As a precautionary measure, CDC officials are also testing about 20 mail sorters who work at three post offices that serve American Media

In New York, officials are closely watching a second NBC employee who is exhibiting a fever, rash and other symptoms of anthrax. The employee, who has not been identified, is being treated with antibiotics while officials await test results.

About 200 NBC employees, including Brokaw, are being tested for exposure to anthrax since Brokaw's aide, Erin M. O'Connor, was found Friday to have developed the cutaneous, or skin, anthrax, a less serious form of the disease.

O'Connor developed a rash on her chest several weeks ago, health officials said. When it worsened, she consulted a doctor Oct. 1, who prescribed the antibiotic Cipro. Health officials learned Friday from skin biopsy results that she had anthrax.

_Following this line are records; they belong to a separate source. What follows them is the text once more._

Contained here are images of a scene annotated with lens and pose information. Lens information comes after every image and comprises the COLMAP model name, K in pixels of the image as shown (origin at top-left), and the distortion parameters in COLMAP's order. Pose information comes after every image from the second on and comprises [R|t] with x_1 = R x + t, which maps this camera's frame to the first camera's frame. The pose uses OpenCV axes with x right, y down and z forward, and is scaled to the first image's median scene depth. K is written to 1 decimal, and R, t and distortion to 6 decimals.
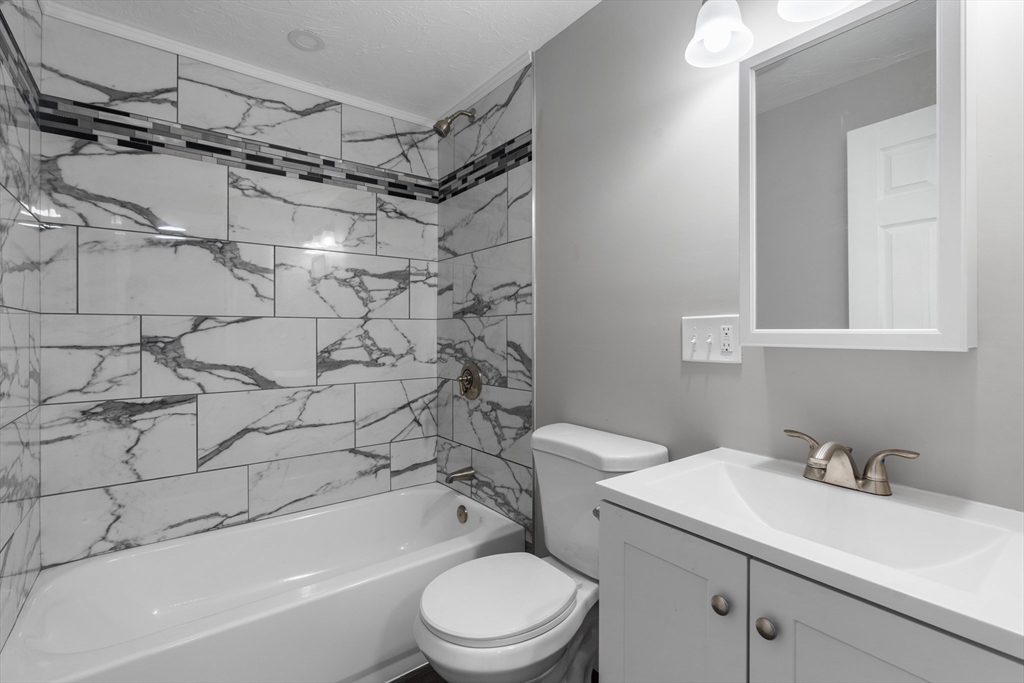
lens RADIAL K [[486.2, 0, 514.1], [0, 486.2, 336.1], [0, 0, 1]] dist [0.003162, 0.001922]
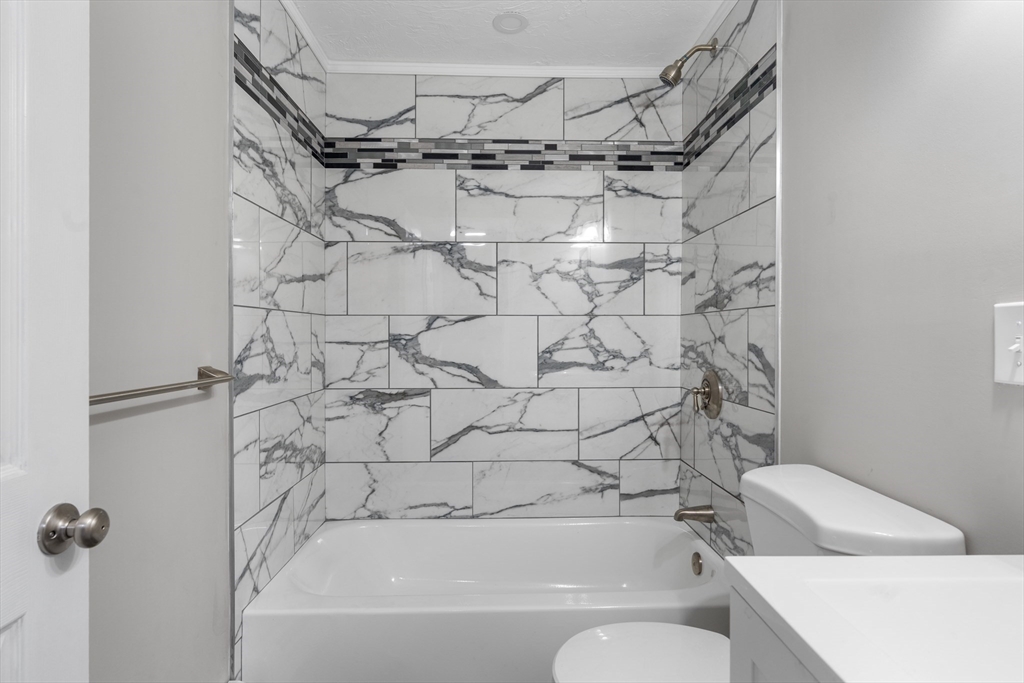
lens RADIAL K [[560.2, 0, 510.8], [0, 560.2, 339.8], [0, 0, 1]] dist [0.003340, 0.001117]
pose [[0.803928, 0.010968, -0.594625, 0.209667], [-0.007183, 0.999936, 0.008733, 0.000161], [0.594683, -0.002749, 0.803956, 0.110997]]
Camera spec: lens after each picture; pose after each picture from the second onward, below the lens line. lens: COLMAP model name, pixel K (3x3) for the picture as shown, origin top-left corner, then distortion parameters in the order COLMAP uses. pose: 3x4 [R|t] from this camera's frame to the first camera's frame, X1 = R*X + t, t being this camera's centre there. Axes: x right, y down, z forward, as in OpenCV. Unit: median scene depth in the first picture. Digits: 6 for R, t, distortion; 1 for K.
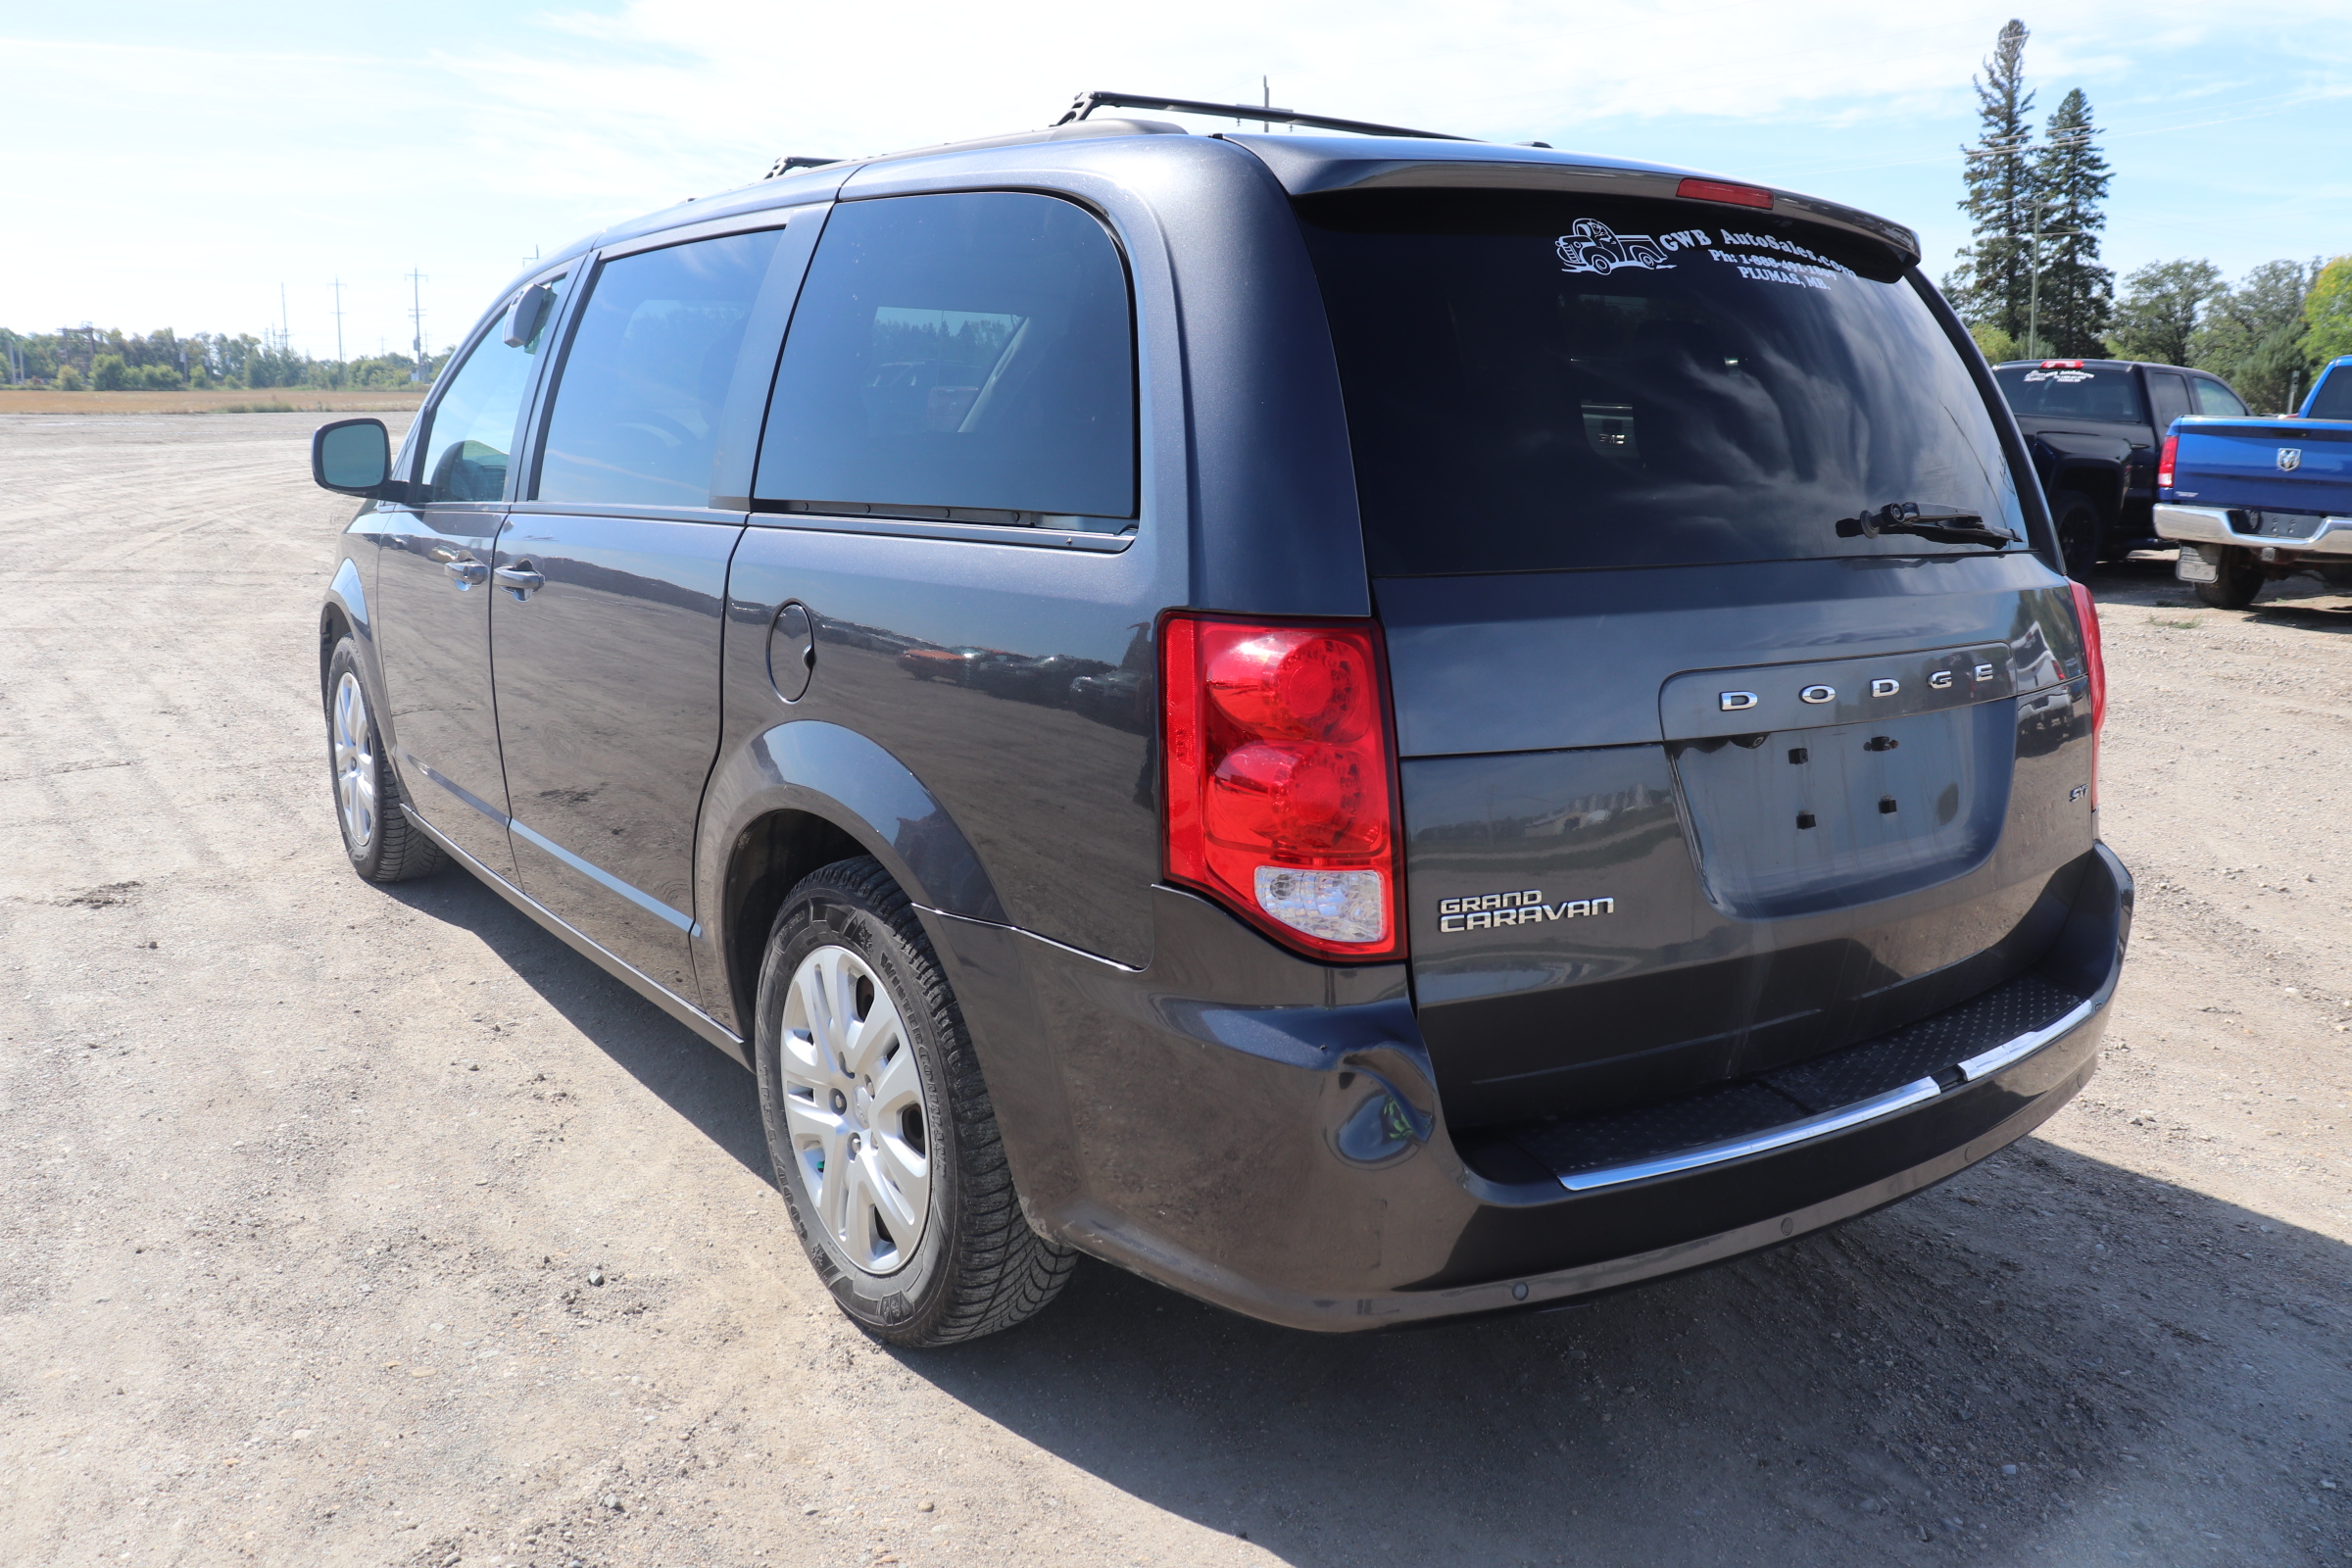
lens RADIAL K [[1933.3, 0, 1176.0], [0, 1933.3, 784.0], [0, 0, 1]] dist [-0.198088, 0.198284]
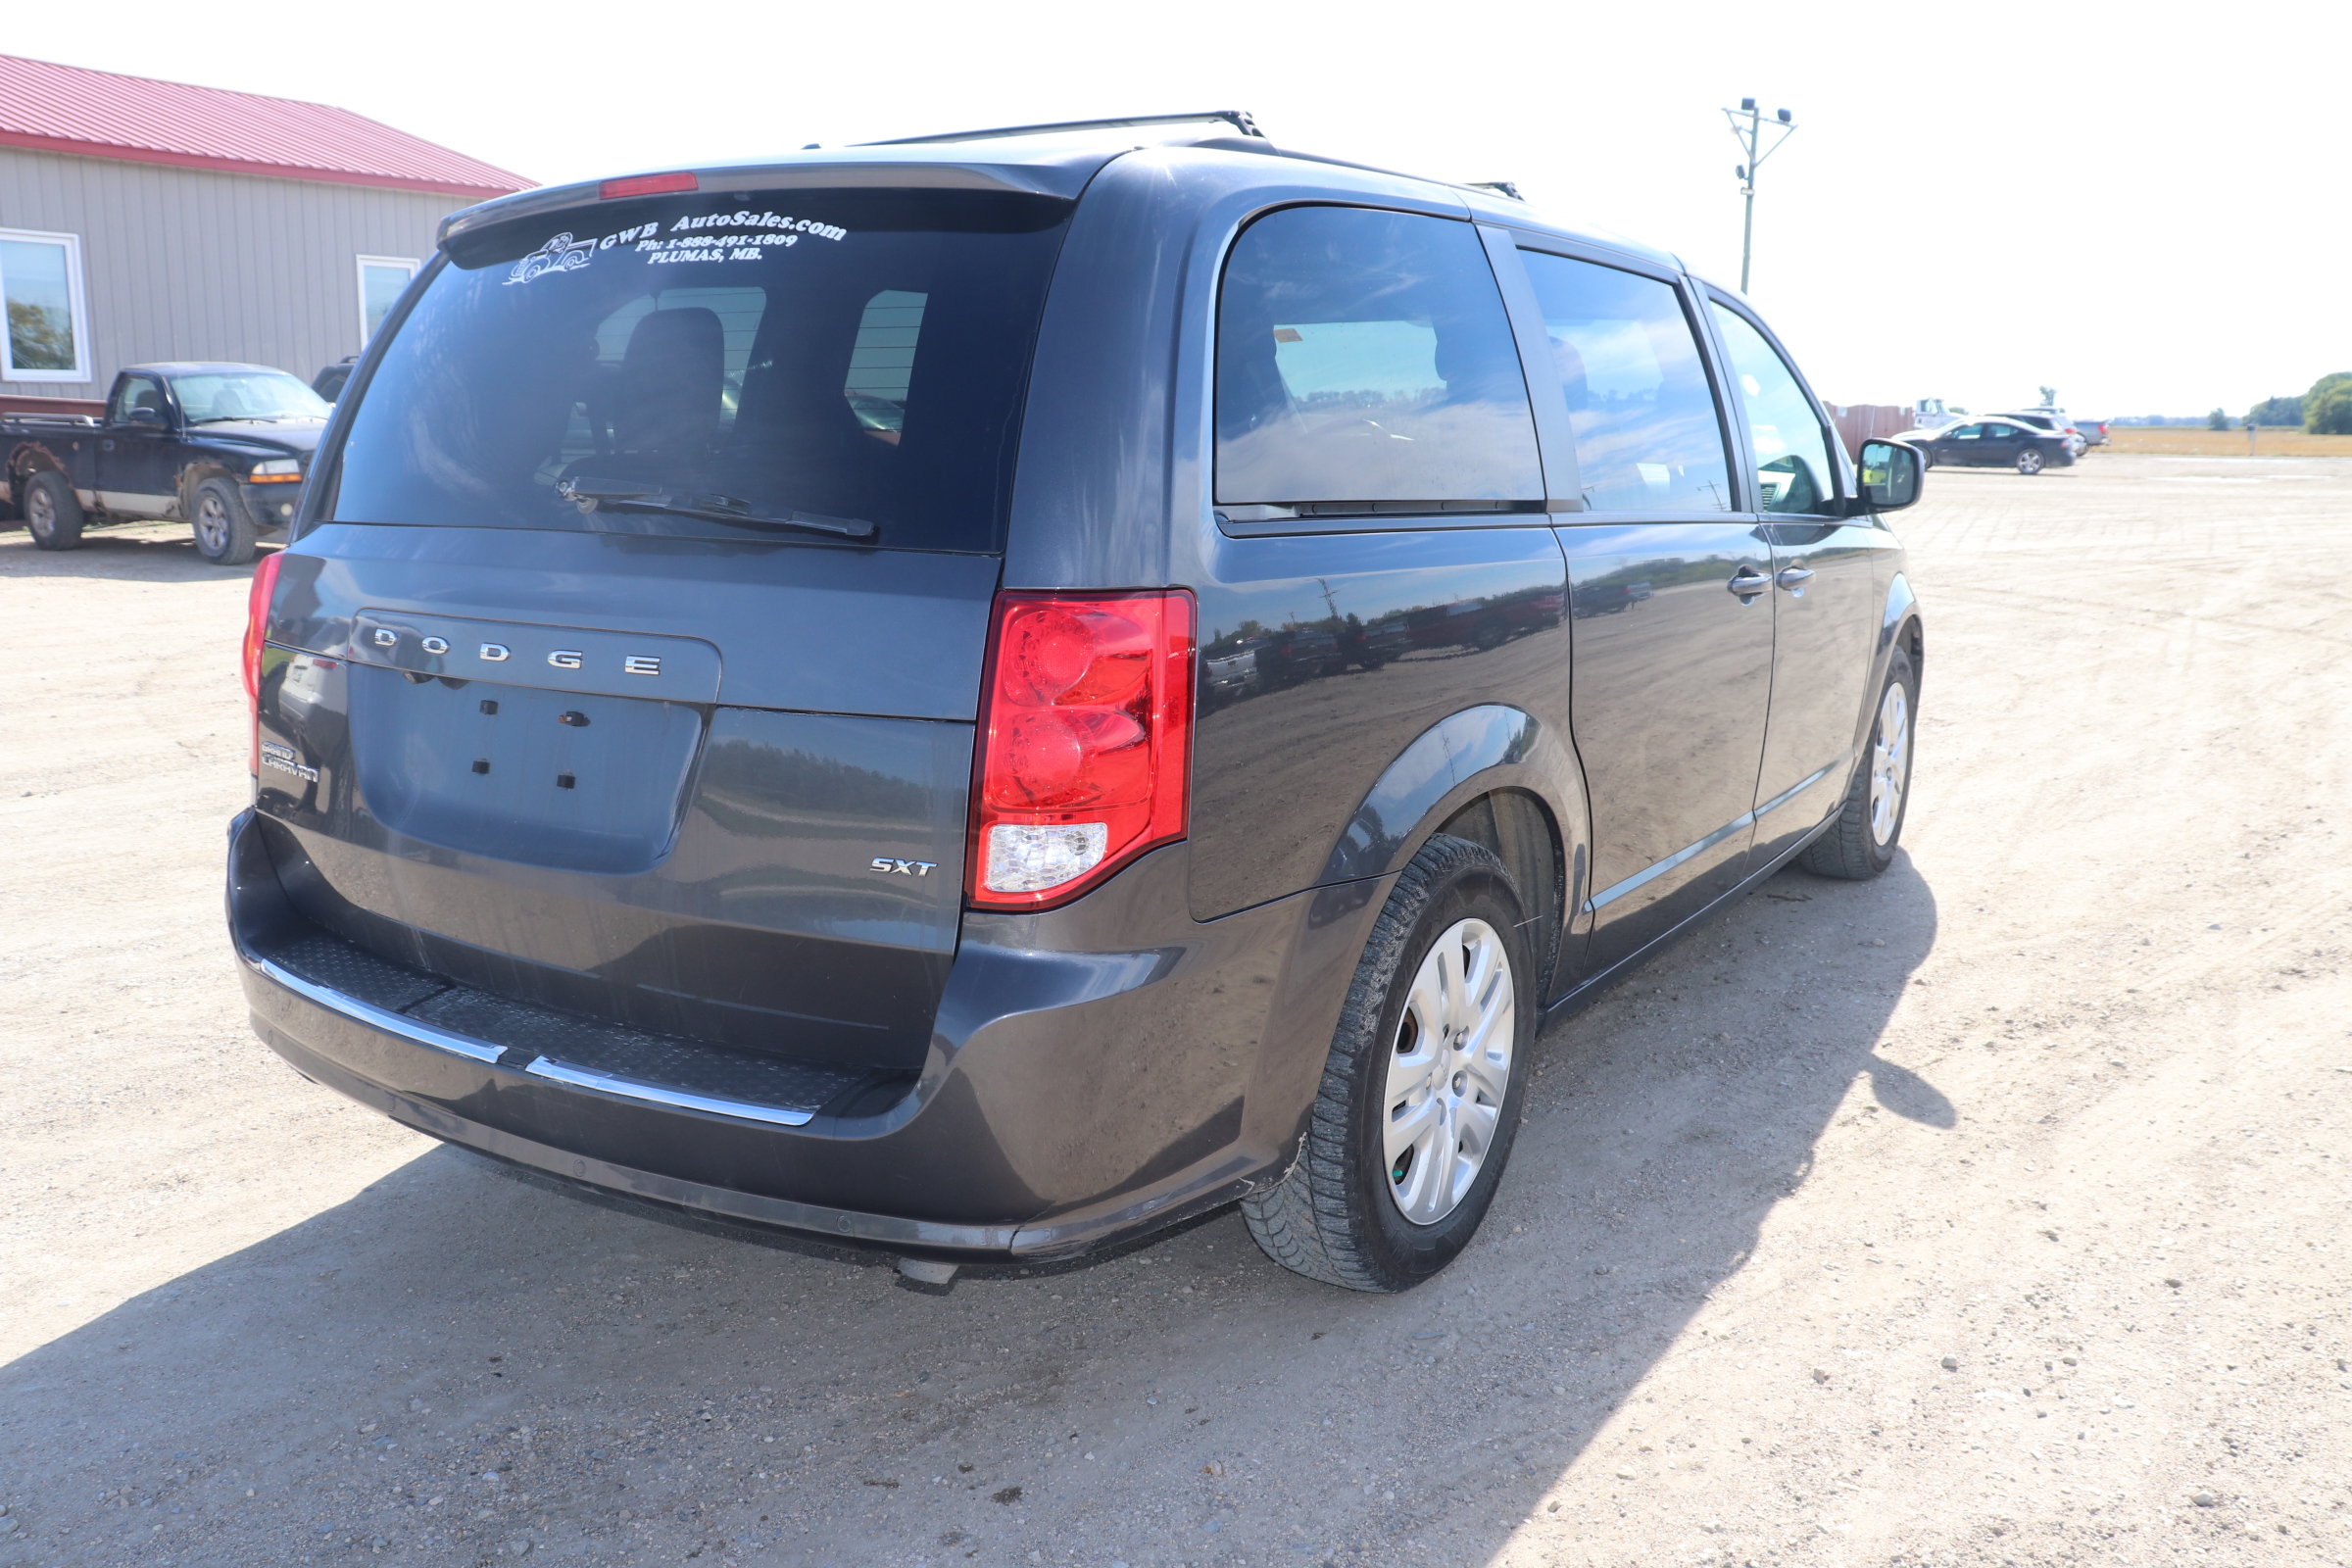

O'Connor was one of several NBC employees thought to have handled the tainted letter, which contained a sand-like substance.

There was some confusion about why investigators in New York only learned about the Trenton letter yesterday, while the St. Petersburg letter sent to NBC Studios was turned over to the FBI on Sept. 26, the day after it was received.

NBC Chairman Bob Wright explained at a news conference that the Trenton letter was accidentally filed in a folder where the company keeps other threatening letters. Wright added that it was not unusual for employees to get such letters.